Tens of thousands of people are trafficked in and through the U.S. each year. When people escape trafficking, they often don't have anywhere to go.
That's why the organization Covered Colorado opened a safe house for survivors of sex trafficking in January.
"They just need a place to take a breath," says Johanna Spille, the founder of Covered Colorado. "I think for a survivor to step into the safe house, it's meeting that basic need of safety. It's giving them a chance to breathe, and think about what their next steps should be."
For many survivors, sorting out their futures can be difficult when they're still unsure about their lives right now.
"I think a lot of them go, 'I don't know (what I want to do), I haven't slept a full night, in a very long time.

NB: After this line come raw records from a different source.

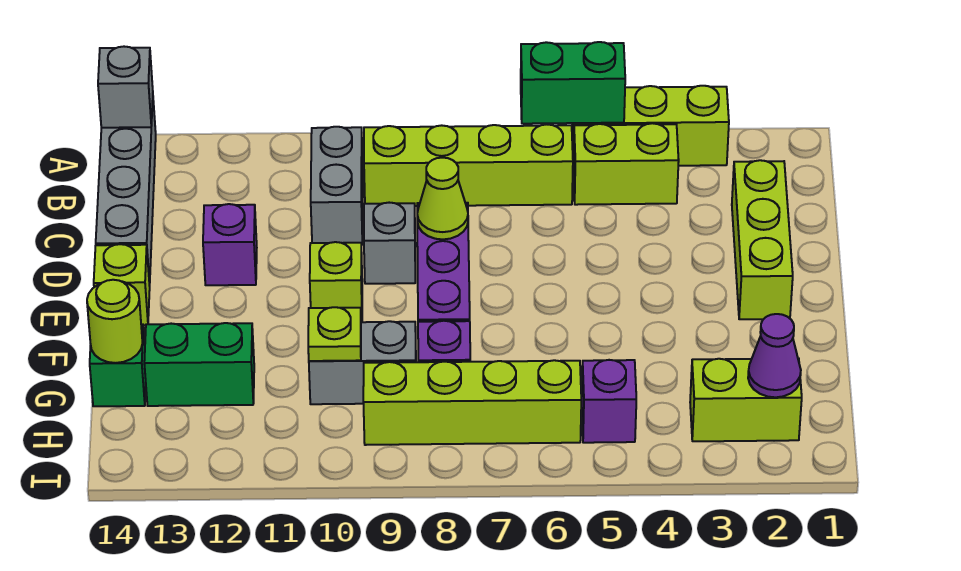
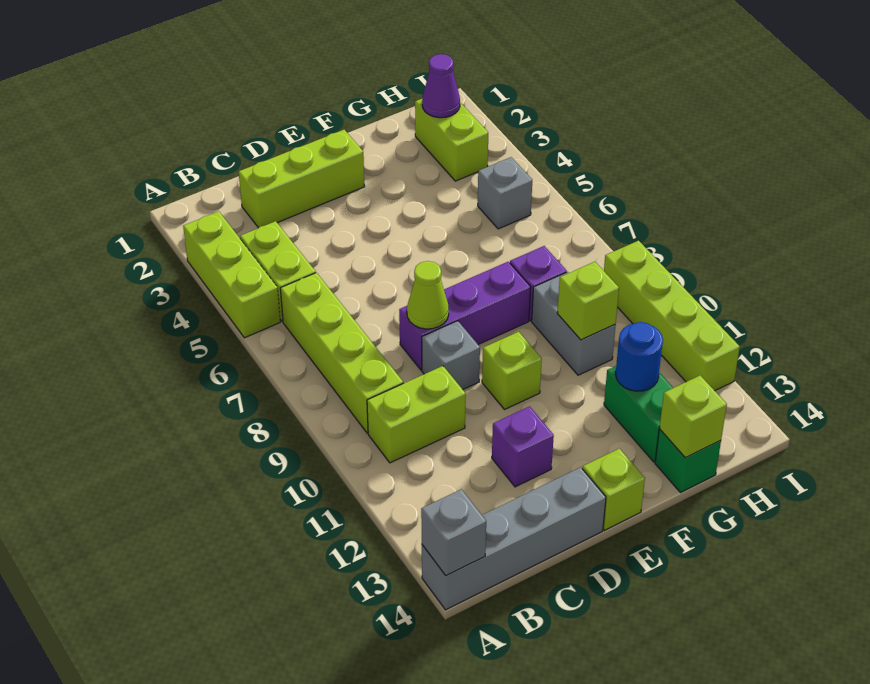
green 1x2 brick [521,42,625,124] -> none
grey 1x2 brick [311,127,363,245] -> lime 1x2 brick [367,366,466,463]
lime 1x1 plate [308,307,361,361] -> lime 1x1 brick [557,262,619,340]
none -> blue 1x1 round brick [616,322,663,391]
lime 1x1 round brick [87,280,143,363] -> lime 1x1 brick [659,375,727,458]
purple 1x1 brick [582,360,636,443] -> grey 1x1 brick [478,157,532,229]
lime 1x4 brick [363,360,581,445] -> lime 1x4 brick moved to [604,241,740,391]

The last time I ate was a few days ago,'" says Spille.
The people staying at the safe house will get the chance to participate in a six to eight month residential program to create stability in their lives and decide what they want to do next.
They'll also receive counseling and job training.
Covered Colorado is still collecting donations to fill the safe house with items with will make it feel like home.
To purchase an item on their registry, click here. To donate money, click here.
"They get their own bed, new bedding, all of that," says Spille. "New towels, new clothing, coats. You know, many of them don't have the warm clothes that they need here in Colorado."
The organization also collects are supplies, as some of the survivors heal through art.
One survivor, who wants to remain nameless, painted a picture of darkness with a light spot in the middle.
The light represented the small amount of hope she had of overcoming her past trafficking experiences.
"I was able to just express how I was feeling," she says. "People had started donating art supplies to me and just encouraged me to continue that healing until it became just like a gift that I was able to use."
That survivor has come a long way since going through the program.
She now sells her art online through this shop on Etsy.
To visit her Etsy store, click here.
She also uses her talent to help others.
"I teach classes art classes to survivors sometimes," she says.
Spille says the safe house is already having a positive impact on the one survivor who is staying there now— she was able to sleep soundly for the first night in a long time.
As more survivors fill the house, Spille hopes that the secure sense of community will help them thrive.
"It's helping them be able to restore through counseling, restore through art," she says. "To get back on their feet. To have a safe place to raise their children. To step into the life that was intended for them, instead of what was stolen from them."